In a dressing room near the amphitheatre on Little Island, a makeup artist (James Kaliardos, standing) was pouring his attention and a wealth of beauty supplies onto a countertenor (Anthony Roth Costanzo, seated). “I chose a little of Lady Gaga’s makeup, a little of Rihanna's,” Kaliardos told Costanzo. “We have to bring the divas with us. From diva to diva.” Costanzo replied, “It’s communicable.”

- —Henry Alford

CALLAS, GALAS

Anthony Roth Costanzo and James Kaliardos

Costanzo, the forty-three-year-old Grammy-winning singer, is following up his Little Island turn from last summer—he conceived of and sang every role in “The Marriage of Figaro”—by playing Maria Callas, or someone very much like her, in “Galas,” a comedy, written in 1983, by Charles Ludlam, the founder of the Ridiculous Theatrical Company. The play charts the rise and fall of a charming but scandal-prone soprano whose brazen confidence ("I am music") causes her to butt heads with those in her path (the Pope: "That woman is more fatiguing than a mission from Salt Lake City").
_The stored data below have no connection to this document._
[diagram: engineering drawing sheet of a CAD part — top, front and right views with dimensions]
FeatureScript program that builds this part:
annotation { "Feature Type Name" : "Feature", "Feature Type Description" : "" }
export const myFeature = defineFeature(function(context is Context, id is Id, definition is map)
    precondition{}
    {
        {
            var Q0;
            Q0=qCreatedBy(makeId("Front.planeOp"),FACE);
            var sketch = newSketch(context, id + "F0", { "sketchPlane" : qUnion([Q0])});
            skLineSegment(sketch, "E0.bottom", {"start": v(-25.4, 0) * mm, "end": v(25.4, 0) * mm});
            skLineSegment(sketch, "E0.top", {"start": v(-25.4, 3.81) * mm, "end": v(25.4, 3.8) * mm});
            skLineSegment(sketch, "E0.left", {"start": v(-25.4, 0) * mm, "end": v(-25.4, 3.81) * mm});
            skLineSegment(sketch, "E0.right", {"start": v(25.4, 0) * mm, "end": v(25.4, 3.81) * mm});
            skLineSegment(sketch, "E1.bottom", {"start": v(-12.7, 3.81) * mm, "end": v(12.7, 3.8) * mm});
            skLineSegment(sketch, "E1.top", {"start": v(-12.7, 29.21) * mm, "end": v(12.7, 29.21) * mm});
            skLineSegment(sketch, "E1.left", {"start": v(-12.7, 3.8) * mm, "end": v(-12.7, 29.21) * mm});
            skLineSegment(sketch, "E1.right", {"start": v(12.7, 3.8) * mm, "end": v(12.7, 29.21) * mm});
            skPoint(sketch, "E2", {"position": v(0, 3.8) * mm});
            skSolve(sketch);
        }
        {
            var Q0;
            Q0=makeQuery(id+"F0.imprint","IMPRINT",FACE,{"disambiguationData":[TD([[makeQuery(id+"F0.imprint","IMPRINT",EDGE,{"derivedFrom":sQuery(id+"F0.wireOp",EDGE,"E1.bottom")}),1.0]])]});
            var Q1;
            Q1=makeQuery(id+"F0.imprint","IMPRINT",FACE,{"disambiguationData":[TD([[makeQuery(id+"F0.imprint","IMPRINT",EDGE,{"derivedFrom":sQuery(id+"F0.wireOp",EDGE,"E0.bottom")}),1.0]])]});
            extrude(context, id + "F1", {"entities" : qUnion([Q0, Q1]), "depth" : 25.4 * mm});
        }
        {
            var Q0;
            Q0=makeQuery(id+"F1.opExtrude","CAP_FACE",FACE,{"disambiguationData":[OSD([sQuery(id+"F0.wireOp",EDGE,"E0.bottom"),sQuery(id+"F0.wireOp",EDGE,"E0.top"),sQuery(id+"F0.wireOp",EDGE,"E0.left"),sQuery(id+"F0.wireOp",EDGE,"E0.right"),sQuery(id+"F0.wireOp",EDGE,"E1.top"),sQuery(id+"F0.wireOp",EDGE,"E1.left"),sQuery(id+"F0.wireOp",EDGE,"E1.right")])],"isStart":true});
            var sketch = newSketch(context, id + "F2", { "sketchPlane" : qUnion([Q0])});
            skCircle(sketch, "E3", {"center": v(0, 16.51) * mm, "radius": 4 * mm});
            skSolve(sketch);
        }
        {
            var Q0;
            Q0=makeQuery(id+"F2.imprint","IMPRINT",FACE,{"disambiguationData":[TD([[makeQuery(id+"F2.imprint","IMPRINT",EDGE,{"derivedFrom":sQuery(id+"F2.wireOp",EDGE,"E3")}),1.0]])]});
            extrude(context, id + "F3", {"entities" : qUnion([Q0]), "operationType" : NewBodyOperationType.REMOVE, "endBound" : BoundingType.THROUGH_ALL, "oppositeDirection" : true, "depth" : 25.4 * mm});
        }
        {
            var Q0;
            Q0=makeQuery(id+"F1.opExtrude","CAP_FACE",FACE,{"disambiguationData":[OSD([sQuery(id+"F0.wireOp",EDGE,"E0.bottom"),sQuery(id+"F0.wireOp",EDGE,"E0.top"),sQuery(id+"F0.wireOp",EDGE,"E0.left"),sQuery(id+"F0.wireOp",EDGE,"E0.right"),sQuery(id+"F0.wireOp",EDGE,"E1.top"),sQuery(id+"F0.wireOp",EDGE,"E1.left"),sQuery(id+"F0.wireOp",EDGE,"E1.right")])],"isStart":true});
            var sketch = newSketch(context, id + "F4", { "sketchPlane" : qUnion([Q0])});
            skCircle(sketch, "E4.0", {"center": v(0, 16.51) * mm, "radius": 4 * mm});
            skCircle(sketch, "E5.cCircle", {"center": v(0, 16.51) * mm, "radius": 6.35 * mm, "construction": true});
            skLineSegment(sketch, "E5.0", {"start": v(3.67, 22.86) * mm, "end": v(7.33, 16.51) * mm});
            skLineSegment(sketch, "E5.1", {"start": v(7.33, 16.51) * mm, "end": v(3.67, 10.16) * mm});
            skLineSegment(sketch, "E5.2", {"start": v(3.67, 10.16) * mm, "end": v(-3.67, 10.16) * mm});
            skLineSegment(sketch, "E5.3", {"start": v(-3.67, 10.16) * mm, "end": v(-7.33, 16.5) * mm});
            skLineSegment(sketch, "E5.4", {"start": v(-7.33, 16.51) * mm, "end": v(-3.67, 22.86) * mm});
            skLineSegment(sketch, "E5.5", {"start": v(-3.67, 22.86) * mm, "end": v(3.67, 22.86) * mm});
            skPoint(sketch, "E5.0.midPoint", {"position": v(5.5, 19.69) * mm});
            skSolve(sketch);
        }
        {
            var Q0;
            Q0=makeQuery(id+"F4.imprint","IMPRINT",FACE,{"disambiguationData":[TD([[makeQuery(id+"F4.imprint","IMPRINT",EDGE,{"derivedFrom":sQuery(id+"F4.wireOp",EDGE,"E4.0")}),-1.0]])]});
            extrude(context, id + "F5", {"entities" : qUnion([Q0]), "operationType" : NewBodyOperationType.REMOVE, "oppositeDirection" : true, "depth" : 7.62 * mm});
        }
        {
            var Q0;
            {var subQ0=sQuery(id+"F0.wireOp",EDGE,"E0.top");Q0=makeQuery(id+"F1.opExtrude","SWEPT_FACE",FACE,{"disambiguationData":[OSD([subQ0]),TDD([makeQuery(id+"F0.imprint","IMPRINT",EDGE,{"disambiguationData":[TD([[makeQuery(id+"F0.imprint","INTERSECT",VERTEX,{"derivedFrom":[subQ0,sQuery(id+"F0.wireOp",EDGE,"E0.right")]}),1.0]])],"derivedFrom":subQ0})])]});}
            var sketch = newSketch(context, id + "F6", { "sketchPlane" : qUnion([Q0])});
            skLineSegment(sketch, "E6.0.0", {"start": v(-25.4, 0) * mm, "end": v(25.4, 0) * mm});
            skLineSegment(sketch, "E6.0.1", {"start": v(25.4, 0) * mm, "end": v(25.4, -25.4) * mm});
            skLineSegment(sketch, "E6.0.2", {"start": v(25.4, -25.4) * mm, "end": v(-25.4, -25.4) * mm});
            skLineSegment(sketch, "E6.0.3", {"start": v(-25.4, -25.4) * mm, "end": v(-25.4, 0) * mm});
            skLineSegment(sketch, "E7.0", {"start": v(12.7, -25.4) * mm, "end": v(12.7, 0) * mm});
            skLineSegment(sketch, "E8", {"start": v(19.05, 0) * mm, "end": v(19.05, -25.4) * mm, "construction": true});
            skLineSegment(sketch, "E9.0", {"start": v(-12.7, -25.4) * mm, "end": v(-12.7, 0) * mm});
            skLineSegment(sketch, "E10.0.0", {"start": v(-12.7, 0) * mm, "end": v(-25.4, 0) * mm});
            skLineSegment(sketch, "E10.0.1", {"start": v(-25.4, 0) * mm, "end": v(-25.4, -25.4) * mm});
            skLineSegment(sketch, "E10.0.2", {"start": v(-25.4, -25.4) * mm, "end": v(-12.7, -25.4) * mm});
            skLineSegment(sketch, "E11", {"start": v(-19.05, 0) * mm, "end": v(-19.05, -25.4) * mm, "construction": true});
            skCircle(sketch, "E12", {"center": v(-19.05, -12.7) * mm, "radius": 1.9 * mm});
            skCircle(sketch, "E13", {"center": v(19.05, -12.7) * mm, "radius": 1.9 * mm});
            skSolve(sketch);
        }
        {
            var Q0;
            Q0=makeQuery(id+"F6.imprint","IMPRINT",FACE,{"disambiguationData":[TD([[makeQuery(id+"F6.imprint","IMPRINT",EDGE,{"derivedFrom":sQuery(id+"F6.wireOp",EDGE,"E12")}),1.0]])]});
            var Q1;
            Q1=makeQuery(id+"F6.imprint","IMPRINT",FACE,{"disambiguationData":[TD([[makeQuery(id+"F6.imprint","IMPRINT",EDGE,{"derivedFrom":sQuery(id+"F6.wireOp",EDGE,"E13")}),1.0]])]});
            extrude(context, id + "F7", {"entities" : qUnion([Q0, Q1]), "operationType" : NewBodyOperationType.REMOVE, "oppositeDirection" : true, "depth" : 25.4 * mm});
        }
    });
Kaliardos was meeting with Costanzo before the show’s September opening in order to “set the look” for the Galas character. He cast a diagnostic eye at his subject and said, “It’s very ‘Are we doing Callas? Are we doing beauty? Or are we doing Ridiculous?’” The production's director, Eric Ting, who stood nearby with various assistants, suggested that Costanzo’s look be naturalistic, whereas the play’s other characters be exaggerated. “There’s also a whole conversation about embodiment,” Ting said. “And what it means to embody the character without performing gender.”